Earlier, UnitedHealth acquired Surgical Care Affiliates, adding 200 surgical centers to its network.
The combinations are likely to continue well into 2018. Harris believes companies such as home health care provider Amedisys (AMED) and Almost Family (AFAM) could become potential targets. Pharmaceutical benefit managers, facing political and market pressures, may also make attractive merger targets, she wrote in a recent report.
Meanwhile, nearly half of middle-market health care executives surveyed by Capital One Healthcare say they plan to merge with or acquire existing businesses in the coming year, as reported in Modern Healthcare.

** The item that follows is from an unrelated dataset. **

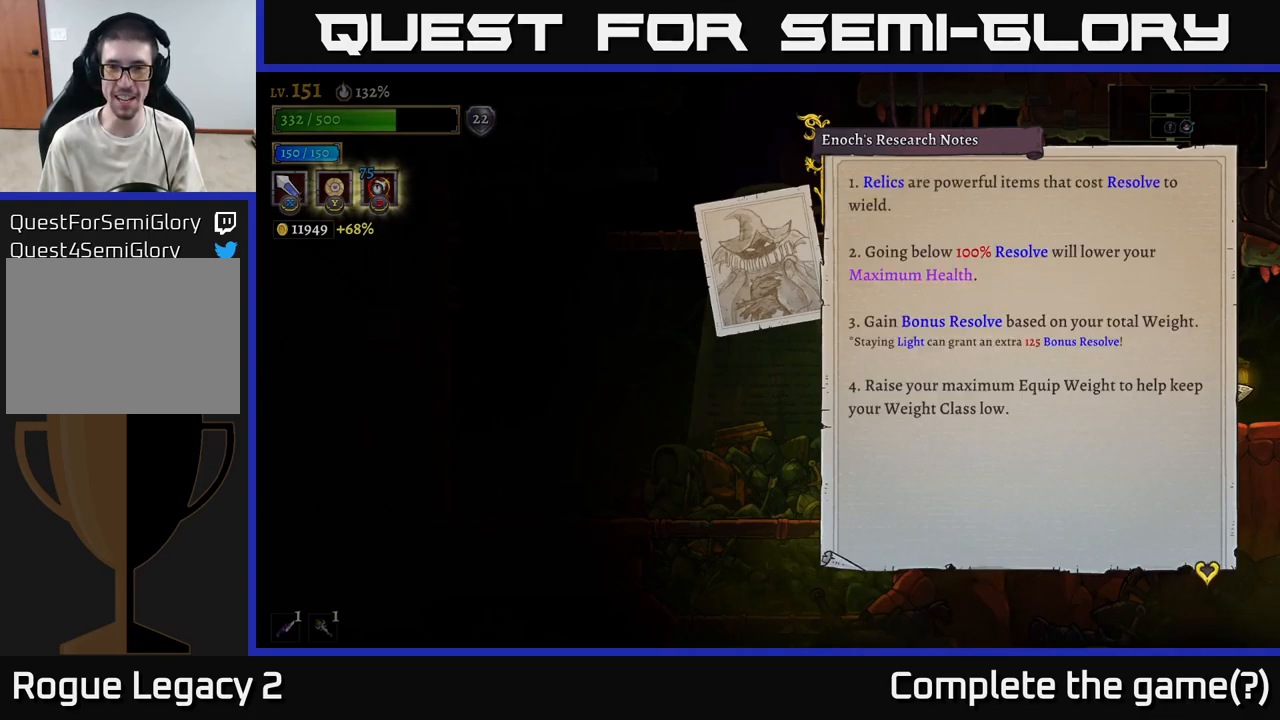
{"buttons": [], "left_stick": "right", "right_stick": "center", "events": [[67, "A", "down"], [100, "left_stick", "center"], [167, "A", "up"], [284, "A", "down"], [350, "A", "up"], [484, "left_stick", "right"]]}
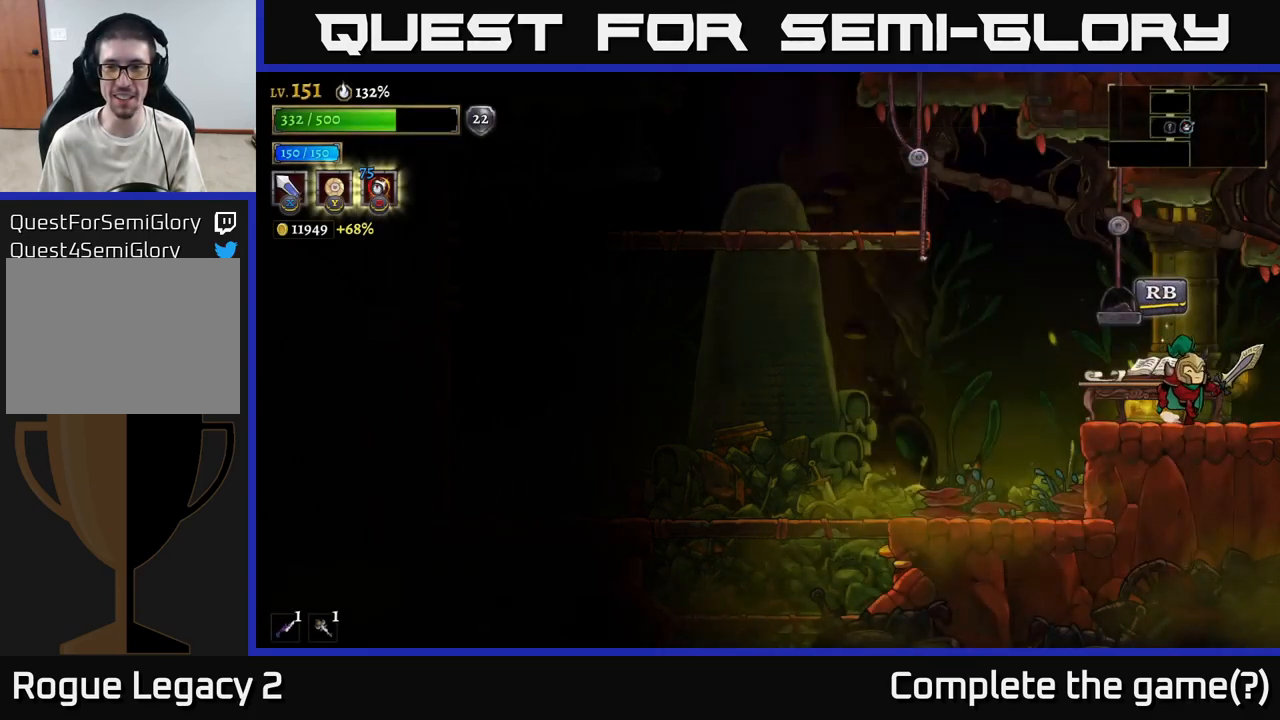
{"buttons": [], "left_stick": "center", "right_stick": "center", "events": [[134, "R2", "down"], [367, "R2", "up"], [417, "left_stick", "center"]]}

What does all this mean for health care consumers? Harris believes the trend away from high hospital costs toward alternate types of health care services, if it works, could help keep costs down for consumers as well as insurers.
At the same time, however, the trend could impede consumer choice, according to Lyndean Lenhoff Brick, CEO of health care consultant Advis Group. “You might have access, but you’ll be told where to go to get it,” she said in an email. “Taking choice out of the equation helps control costs, but it will also mean a different experience for the consumer.”